> Problem details:
Your task is to copy every line of the records below that contains "lines".

> Records for the exercise:
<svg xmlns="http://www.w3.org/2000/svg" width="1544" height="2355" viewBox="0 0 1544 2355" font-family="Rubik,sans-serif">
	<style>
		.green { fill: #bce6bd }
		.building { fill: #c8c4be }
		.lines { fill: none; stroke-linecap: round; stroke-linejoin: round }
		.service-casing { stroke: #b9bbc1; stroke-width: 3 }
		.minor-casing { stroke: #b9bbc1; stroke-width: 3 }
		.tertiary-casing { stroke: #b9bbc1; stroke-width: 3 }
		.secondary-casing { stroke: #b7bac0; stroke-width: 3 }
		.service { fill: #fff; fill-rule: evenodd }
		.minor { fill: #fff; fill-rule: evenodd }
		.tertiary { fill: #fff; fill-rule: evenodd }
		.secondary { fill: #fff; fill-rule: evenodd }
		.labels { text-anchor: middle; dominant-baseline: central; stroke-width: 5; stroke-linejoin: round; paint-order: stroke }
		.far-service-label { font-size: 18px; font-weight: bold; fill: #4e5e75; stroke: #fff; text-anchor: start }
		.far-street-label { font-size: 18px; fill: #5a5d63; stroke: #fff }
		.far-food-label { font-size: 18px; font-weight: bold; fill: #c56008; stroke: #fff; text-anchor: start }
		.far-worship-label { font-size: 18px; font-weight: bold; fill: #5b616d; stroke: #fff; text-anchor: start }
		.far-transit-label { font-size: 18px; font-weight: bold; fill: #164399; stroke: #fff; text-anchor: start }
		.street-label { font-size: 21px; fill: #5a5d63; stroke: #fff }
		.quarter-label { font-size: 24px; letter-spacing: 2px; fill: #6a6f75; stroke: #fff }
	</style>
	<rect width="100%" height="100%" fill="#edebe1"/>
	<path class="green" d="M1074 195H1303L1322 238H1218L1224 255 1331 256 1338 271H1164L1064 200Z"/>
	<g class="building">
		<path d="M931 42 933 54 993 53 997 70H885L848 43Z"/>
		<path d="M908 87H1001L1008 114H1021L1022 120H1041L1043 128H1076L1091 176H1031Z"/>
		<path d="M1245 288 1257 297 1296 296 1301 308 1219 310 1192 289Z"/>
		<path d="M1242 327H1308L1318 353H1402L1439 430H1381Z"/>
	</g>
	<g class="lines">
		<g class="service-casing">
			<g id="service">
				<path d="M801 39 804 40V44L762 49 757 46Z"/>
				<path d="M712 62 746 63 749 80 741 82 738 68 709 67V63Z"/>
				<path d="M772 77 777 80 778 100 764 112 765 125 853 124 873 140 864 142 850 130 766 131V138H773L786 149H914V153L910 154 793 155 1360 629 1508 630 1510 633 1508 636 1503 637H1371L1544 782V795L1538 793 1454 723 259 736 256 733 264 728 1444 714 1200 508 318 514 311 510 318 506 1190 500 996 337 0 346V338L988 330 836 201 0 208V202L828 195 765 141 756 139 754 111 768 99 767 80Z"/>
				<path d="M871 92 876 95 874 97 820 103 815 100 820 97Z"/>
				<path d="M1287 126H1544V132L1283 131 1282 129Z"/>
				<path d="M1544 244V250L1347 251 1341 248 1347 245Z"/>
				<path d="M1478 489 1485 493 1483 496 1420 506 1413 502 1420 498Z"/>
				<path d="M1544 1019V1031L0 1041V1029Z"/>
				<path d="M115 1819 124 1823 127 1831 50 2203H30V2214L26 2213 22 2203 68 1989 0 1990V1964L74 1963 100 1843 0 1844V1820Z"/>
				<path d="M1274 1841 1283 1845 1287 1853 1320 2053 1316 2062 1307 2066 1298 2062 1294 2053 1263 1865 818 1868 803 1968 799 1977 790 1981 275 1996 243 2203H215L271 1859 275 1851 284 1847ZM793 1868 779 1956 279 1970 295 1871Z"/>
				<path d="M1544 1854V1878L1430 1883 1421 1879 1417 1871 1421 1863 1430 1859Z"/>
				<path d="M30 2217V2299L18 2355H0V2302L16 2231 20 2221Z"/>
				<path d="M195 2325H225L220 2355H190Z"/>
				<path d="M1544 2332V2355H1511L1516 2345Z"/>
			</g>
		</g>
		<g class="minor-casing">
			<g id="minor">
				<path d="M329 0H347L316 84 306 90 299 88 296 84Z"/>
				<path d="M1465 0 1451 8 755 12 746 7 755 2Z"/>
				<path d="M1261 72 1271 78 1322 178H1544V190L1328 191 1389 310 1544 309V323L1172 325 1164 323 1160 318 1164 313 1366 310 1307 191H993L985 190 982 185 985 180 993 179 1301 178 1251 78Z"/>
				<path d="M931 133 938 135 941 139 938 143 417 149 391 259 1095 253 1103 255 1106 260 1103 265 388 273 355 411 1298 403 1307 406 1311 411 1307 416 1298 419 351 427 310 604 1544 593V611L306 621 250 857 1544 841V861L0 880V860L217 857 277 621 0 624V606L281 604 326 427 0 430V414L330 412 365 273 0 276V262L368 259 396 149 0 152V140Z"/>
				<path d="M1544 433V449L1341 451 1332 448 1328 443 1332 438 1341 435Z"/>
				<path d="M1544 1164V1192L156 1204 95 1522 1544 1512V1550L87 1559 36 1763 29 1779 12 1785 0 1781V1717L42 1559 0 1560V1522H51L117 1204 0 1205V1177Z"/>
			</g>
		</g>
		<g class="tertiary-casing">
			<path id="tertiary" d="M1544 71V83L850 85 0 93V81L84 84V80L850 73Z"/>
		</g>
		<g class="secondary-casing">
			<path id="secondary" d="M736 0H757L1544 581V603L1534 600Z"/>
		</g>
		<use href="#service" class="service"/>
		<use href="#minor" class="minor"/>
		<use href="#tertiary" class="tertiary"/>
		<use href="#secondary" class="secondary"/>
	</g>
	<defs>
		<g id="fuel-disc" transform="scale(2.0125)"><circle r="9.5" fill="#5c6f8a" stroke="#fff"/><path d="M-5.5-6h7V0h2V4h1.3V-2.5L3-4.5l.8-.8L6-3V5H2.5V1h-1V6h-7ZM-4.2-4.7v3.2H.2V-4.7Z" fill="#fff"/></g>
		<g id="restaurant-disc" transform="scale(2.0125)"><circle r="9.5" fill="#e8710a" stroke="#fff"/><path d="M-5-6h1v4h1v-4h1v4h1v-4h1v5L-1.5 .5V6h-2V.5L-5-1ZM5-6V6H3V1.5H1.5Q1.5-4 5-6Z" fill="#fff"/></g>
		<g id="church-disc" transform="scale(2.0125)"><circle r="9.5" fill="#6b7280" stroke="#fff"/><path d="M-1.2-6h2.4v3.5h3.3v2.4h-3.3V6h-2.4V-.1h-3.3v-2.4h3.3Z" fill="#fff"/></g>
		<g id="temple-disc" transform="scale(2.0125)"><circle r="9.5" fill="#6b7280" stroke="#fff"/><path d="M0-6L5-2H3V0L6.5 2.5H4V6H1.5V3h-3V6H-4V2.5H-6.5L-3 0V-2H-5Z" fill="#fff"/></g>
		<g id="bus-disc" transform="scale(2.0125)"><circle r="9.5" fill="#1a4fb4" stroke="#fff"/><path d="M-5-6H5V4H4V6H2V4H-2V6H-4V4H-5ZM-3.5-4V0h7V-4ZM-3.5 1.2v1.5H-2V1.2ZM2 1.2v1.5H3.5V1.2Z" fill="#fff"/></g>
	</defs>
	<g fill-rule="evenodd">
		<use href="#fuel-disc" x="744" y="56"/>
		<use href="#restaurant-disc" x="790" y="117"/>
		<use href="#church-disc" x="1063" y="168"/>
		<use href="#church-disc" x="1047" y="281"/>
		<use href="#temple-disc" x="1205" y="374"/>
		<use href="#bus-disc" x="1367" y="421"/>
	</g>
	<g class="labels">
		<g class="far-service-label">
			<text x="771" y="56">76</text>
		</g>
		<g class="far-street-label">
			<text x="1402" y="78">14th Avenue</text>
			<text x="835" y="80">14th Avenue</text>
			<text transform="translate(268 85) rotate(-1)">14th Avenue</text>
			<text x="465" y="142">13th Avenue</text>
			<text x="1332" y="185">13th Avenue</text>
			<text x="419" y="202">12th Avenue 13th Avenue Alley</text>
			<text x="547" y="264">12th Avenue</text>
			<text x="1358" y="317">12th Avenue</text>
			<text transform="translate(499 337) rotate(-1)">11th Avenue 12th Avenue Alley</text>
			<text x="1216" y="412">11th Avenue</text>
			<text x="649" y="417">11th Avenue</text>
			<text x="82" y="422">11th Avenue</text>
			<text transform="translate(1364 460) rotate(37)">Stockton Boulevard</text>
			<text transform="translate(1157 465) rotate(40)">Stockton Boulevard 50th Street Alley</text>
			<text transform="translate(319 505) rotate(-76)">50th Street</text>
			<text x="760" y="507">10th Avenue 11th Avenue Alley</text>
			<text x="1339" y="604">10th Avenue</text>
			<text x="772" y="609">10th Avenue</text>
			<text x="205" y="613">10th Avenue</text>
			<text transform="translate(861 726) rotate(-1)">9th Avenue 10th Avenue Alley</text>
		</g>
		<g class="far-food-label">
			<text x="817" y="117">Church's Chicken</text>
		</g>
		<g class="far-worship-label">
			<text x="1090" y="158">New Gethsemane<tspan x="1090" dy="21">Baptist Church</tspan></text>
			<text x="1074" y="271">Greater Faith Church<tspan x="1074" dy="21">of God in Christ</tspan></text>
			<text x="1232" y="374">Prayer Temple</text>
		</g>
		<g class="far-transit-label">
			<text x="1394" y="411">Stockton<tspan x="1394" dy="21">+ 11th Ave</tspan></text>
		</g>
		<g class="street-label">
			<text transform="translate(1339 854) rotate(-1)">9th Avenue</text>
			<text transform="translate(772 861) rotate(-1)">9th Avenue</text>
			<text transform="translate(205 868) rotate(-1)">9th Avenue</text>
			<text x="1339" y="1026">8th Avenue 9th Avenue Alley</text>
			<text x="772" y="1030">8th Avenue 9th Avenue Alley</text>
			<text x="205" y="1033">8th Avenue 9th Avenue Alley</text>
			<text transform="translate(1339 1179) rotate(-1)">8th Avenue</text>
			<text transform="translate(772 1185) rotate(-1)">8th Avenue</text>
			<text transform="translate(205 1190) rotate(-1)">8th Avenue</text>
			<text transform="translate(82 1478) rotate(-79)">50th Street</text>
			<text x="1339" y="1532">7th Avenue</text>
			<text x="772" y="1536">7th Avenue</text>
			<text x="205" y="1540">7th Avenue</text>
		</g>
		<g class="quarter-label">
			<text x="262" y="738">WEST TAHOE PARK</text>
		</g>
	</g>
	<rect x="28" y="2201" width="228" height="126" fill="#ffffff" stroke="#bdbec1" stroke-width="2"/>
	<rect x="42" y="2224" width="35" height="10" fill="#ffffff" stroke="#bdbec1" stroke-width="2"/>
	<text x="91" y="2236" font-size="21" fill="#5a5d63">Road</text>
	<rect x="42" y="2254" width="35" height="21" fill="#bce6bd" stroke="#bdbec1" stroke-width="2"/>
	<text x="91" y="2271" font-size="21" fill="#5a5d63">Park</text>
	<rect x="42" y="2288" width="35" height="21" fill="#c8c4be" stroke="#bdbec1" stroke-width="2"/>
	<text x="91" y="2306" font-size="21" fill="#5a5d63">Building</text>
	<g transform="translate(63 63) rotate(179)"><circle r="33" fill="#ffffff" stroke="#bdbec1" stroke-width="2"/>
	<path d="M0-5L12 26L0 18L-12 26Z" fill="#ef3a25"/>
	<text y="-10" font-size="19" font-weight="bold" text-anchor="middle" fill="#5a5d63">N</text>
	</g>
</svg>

> Solution for this task:
		.lines { fill: none; stroke-linecap: round; stroke-linejoin: round }
	<g class="lines">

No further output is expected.